What are the four types of veterans? ›

The 4 types of veterans are federally protected veterans (which includes disabled veterans, recently separated veterans, campaign badge veterans, and Armed Forces Service Medal veterans), retired veterans (which includes those who have served at least 20 years and those who are medically retired), combat veterans ( ...

Do military retirees still get Social Security? ›

You can get both Social Security benefits and military retirement benefits. Generally, there is no reduction of Social Security benefits because of your military retirement benefits. You'll get your Social Security benefit based on your earnings and the age you choose to start receiving benefits.

What is the best state to retire in the military? ›

South Carolina took over the top spot in the annual ranking of best states for military retirees by the financial advice website WalletHub, with 2023 winner Florida and 2022 champion Virginia rounding out the top three finishers.

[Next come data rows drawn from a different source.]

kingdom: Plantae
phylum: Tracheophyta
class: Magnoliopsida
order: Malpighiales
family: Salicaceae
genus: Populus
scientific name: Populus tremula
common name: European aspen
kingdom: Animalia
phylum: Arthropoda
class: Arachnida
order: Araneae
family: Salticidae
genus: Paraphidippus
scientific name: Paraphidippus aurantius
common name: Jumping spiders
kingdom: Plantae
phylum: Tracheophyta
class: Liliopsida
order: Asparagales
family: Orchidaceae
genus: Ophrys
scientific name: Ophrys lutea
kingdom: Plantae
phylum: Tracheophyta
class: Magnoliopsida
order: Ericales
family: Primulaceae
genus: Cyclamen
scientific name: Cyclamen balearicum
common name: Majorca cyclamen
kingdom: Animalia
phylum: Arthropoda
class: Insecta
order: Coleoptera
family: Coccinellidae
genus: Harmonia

Do military pensions last for life? ›

A pension (defined benefit), which is only available to those who retire after at least 20 years of service. It is fully funded by the government and is paid out as an annuity for life, on a monthly basis. A Thrift Savings Plan (TSP), a tax-advantaged retirement savings account, much like a 401(k).

Can you live off a 20 year military retirement? ›

If you remain in service for 20 years, your pension will amount to 50% of your highest 36 months of base pay. For each additional year of service beyond 20 years, that percentage increases by 2.5%. While this is generous, it may not actually be enough money to support yourself (and possibly your spouse) in retirement.

What is the average pension for retired military? ›

Of all the retirement plans, the Final Pay system uses the simplest formula. You'll receive 2.5% of your final monthly basic pay for every year of service. For example, if you retire after 40 years of active service, then you can expect to receive 100% of your monthly base pay as your retirement pension.

Does military retirement end at death? ›

As a military retiree, your pension payments end when you die. Retired active duty and reservists may enroll in an annuity program when they retire. These programs will give your survivors a portion of your pension for the rest of their lives.

Top Articles
Latest Posts
Article information

Author: Wyatt Volkman LLD

Last Updated:

Views: 5886

Rating: 4.6 / 5 (46 voted)

Reviews: 93% of readers found this page helpful

Author information

Name: Wyatt Volkman LLD

Birthday: 1992-02-16

Address: Suite 851 78549 Lubowitz Well, Wardside, TX 98080-8615

Phone: +67618977178100

Job: Manufacturing Director

Hobby: Running, Mountaineering, Inline skating, Writing, Baton twirling, Computer programming, Stone skipping

Introduction: My name is Wyatt Volkman LLD, I am a handsome, rich, comfortable, lively, zealous, graceful, gifted person who loves writing and wants to share my knowledge and understanding with you.